We followed the official FDA definition of “serious adverse event.” To do so, we identified relevant ICD-10 diagnosis codes and CPT/HCPCS procedure codes for adverse events from multiple sources:
- CDC Severe Maternal Morbidity (SMM) indicators,
- CMS Diagnosis-Related Group (DRG) 770 and 769 codes,
- FDA Adverse Events Reporting System (FAERS) reports (interpreted and translated into diagnosis and procedure codes by the doctors on our team), and
- a small number of (mostly gynecological) codes suggested by our doctors.
These codes were then graded by a team of physicians using the the NIH Common Terminology Criteria for Adverse Events (CTCAE version 5), which categorizes adverse events by severity on a 5-point scale. We included CTCAE Grade 3 (severe) and Grade 4 (life-threatening). We did not include Grade 1 (mild) or Grade 2 (moderate). (Grade 5 is death, which would count as a serious adverse event under the FDA definition but could not necessarily be observed in the insurance claims data. We hope to show the rate of death in a subsequent report.)
In addition, they only included hospitalizations and emergency room visits with abortion-related diagnosis and procedure codes are included in their analysis, and kept to the six categories of serious adverse events identified in the clinical trials for the abortion pill, which were: sepsis, infection, transfusion, hemorrhage, hospitalization, and emergency room visit.

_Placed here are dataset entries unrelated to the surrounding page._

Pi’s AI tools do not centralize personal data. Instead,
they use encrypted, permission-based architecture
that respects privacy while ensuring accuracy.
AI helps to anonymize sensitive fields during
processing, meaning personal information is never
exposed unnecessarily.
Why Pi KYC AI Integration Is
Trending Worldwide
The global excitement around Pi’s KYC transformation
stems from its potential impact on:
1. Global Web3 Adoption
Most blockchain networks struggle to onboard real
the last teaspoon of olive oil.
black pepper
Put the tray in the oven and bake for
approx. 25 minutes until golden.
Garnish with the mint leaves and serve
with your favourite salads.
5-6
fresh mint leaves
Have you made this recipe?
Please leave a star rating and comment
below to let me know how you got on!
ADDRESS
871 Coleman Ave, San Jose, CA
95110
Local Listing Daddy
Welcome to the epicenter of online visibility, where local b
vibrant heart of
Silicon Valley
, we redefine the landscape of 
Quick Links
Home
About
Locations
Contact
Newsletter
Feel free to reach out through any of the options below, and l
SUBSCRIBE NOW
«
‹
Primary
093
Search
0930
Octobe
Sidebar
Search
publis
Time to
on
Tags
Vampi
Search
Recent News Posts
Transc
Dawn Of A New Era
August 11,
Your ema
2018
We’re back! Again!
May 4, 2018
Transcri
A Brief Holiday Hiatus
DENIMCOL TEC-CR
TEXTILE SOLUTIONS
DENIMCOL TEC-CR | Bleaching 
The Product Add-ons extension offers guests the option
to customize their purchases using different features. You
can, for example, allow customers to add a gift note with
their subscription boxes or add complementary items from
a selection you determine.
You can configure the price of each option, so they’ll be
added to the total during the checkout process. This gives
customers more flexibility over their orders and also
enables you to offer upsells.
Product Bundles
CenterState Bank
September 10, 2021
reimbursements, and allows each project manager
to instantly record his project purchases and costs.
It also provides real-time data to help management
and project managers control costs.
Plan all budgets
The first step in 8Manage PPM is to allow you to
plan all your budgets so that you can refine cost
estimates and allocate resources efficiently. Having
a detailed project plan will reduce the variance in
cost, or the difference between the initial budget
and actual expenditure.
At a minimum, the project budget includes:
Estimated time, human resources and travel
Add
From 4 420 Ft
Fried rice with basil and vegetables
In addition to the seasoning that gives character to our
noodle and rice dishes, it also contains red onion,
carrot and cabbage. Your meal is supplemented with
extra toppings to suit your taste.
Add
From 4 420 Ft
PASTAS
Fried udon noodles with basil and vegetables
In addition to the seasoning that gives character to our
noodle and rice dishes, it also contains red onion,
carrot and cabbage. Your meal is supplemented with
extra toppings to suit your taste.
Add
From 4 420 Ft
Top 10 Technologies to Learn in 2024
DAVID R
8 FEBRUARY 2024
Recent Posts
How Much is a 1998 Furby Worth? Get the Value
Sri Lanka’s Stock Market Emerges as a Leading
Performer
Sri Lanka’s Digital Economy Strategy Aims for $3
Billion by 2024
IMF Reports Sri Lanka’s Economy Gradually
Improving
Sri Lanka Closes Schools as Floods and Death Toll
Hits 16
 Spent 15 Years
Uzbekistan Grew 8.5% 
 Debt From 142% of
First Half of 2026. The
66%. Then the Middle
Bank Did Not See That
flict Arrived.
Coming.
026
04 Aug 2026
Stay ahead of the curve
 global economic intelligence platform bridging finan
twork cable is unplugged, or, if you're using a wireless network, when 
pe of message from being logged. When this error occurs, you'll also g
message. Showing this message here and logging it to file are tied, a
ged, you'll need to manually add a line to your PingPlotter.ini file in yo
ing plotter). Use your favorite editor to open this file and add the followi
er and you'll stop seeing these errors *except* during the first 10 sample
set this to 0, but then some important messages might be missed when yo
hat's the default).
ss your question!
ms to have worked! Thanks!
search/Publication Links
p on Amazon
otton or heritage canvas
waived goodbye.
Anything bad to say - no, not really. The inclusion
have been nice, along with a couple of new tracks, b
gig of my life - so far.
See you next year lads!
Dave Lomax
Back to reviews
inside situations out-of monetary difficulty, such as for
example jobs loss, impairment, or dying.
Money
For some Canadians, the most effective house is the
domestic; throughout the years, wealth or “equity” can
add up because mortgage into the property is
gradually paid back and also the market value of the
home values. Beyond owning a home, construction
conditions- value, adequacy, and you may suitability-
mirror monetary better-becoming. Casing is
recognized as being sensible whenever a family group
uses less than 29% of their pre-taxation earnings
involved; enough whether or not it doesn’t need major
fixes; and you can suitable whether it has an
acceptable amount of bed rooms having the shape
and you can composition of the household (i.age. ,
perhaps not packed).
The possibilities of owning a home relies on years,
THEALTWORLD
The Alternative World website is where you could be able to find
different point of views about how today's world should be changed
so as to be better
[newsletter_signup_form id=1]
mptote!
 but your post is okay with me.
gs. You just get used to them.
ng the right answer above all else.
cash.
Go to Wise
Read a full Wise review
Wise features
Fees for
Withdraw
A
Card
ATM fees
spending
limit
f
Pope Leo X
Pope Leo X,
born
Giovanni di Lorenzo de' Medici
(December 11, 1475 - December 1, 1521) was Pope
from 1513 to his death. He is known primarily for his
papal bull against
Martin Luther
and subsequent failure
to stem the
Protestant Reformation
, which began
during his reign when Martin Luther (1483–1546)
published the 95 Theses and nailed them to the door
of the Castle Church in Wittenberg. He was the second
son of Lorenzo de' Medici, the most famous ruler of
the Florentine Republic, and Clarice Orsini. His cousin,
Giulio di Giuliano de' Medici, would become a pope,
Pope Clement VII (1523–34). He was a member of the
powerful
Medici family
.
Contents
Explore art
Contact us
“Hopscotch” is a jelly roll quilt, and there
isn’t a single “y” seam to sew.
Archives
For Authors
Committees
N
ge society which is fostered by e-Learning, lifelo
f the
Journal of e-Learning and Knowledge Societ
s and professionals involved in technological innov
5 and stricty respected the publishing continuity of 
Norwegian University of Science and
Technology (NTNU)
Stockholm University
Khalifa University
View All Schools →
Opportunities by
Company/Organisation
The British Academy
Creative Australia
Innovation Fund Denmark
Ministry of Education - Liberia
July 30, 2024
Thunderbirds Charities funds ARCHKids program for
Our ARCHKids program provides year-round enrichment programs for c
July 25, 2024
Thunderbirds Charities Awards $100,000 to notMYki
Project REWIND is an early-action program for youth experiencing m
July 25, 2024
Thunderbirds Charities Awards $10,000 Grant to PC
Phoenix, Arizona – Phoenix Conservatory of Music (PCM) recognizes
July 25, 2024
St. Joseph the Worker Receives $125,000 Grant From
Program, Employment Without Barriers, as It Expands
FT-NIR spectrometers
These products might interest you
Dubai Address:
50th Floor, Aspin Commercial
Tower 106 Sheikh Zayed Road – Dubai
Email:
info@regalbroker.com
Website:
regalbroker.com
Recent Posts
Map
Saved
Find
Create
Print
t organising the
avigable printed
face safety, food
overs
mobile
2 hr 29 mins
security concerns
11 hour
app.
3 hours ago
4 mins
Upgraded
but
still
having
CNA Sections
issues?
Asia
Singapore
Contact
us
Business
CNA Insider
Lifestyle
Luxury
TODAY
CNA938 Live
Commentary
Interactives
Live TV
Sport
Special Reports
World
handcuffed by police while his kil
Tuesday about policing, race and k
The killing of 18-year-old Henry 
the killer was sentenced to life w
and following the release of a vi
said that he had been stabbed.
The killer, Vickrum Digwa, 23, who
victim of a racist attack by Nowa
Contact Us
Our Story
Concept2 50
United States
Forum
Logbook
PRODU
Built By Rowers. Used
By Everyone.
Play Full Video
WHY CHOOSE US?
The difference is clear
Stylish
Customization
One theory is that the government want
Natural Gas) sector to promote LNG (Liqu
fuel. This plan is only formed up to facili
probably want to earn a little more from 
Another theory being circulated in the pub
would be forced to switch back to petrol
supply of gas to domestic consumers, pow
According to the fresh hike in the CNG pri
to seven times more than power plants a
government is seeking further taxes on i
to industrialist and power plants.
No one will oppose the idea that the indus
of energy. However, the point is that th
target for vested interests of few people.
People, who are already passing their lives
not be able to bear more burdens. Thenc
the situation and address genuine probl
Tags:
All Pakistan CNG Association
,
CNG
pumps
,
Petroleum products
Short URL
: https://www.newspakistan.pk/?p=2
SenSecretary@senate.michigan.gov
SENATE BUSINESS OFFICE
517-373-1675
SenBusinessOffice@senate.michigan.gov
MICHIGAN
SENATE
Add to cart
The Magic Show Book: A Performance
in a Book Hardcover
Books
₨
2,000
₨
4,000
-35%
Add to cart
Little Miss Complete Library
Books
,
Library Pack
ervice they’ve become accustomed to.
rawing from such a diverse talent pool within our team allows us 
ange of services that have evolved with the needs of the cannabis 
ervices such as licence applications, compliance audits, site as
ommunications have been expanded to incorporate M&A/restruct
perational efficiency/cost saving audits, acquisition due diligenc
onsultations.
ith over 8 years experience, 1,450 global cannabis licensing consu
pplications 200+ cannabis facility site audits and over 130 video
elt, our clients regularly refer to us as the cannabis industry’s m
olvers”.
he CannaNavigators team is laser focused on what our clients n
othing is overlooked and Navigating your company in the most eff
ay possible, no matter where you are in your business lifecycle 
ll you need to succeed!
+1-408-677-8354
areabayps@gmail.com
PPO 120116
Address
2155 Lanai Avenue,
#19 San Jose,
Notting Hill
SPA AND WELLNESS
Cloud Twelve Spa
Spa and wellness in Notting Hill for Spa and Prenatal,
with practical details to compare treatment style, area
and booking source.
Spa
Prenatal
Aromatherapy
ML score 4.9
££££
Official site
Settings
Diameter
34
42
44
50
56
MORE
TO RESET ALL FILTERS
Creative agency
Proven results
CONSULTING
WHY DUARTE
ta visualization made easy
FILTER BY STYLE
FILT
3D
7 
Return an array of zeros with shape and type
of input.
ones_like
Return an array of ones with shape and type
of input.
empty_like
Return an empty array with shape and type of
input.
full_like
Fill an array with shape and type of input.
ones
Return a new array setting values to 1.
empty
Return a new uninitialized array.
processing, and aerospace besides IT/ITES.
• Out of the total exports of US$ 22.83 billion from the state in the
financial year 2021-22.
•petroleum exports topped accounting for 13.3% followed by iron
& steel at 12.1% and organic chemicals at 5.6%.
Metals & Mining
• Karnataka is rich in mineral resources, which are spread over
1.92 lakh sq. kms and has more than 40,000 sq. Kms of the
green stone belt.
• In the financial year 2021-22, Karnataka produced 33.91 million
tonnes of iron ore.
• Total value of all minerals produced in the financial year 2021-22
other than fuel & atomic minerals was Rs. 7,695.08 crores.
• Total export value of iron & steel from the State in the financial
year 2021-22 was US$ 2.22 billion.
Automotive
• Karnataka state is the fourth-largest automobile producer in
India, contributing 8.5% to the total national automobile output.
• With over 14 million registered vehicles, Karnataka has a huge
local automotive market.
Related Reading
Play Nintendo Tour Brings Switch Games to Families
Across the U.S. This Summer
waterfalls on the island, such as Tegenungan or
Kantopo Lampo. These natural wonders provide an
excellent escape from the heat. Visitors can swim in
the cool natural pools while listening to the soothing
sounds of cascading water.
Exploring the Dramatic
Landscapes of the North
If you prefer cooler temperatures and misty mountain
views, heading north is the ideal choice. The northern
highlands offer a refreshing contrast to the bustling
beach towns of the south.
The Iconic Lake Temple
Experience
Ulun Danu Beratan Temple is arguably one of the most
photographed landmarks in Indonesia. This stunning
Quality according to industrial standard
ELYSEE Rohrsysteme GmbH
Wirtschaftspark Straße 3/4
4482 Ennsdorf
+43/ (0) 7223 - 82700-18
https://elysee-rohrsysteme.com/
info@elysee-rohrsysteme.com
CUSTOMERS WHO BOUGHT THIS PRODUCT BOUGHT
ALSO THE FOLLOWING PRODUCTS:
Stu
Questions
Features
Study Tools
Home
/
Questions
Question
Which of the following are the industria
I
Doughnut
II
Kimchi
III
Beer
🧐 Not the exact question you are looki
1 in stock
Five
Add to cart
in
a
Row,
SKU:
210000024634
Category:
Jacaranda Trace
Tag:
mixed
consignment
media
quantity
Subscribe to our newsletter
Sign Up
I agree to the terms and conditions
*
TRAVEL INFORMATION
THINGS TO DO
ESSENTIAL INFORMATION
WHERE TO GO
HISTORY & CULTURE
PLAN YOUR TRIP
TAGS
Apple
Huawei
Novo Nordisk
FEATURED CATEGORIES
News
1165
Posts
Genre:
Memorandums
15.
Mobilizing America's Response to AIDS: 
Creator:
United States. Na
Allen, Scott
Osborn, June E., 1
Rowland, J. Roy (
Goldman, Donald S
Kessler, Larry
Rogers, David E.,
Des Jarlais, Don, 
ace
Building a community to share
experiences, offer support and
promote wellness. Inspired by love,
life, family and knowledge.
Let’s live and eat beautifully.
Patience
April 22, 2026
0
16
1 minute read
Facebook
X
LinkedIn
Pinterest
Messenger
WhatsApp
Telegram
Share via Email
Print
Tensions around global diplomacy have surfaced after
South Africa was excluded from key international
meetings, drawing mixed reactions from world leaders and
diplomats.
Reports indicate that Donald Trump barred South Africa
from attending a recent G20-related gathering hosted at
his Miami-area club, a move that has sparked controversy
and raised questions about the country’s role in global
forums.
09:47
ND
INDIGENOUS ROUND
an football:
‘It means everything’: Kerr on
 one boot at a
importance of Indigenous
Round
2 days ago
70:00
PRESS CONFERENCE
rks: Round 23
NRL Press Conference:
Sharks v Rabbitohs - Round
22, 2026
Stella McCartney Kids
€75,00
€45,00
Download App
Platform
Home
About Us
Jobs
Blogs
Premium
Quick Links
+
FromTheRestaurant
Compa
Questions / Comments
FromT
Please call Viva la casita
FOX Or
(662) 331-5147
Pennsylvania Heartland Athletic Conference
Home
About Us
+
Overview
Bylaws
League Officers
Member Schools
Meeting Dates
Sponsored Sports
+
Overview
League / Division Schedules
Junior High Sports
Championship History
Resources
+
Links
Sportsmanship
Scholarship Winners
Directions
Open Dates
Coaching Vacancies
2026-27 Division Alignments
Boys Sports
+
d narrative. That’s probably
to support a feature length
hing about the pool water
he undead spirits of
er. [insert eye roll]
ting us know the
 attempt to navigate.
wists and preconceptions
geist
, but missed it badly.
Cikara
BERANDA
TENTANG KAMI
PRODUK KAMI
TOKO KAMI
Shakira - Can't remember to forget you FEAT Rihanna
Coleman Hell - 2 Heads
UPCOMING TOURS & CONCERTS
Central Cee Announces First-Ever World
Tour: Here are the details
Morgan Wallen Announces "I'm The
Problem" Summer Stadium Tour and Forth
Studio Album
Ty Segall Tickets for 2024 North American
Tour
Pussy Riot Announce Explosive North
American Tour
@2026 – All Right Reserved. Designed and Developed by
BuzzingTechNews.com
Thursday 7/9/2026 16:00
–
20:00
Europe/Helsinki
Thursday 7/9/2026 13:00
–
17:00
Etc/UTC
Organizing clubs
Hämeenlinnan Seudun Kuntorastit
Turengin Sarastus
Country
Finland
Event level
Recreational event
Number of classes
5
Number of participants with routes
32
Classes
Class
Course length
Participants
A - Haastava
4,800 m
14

They also considered “FAERS received reports of various events that our doctors judge to be life-threatening and have grouped into broad categories: ectopic pregnancy, surgery, cardiac, pulmonary, thrombosis, and anaphylaxis”; along with repeated (surgical) abortion procedures which are considered serious adverse events; and other abortion complications include codes specifically related to an abortion or miscarriage, as well as life-threatening mental health diagnoses, etc.
Only serious adverse events that occurred within 45 days following the abortion, were considered in the analysis. “This is conservative, as some adverse events may present later (and studies relied on by the FDA used a timeframe as long as 72 days),” the report said.
The study authors – Jamie Bryan Hall, EPPC’s director of data analysis, and Ryan T. Anderson, EPPC’s president – called the results a “truly shocking and sad reality.”
“We weren’t exactly surprised by these findings, as other studies of smaller datasets have found significant safety problems with chemical abortion drugs — particularly after the Obama and Biden administrations removed important FDA safety protections that were required when the chemical abortion drug was first approved,” the authors said in a statement.
“The largest limitation, which we’re working to address, is that there is no insurance code for death — and sadly, we know that women die from complications resulting from the abortion pill.”
Their comments are correct: the results should be a wake up call for anyone who cares about women’s safety. Will the Minister for Health, Jennifer Carroll MacNeill, take note of this study and commission something similar seeking to understand the experiences of women in Ireland and potential threats to their safety? Or will this government continue to whitewash the reality of almost every aspect of abortion?
I asked Danco Laboratories for a comment in relation to the findings of the EPPC research but they have not yet responded.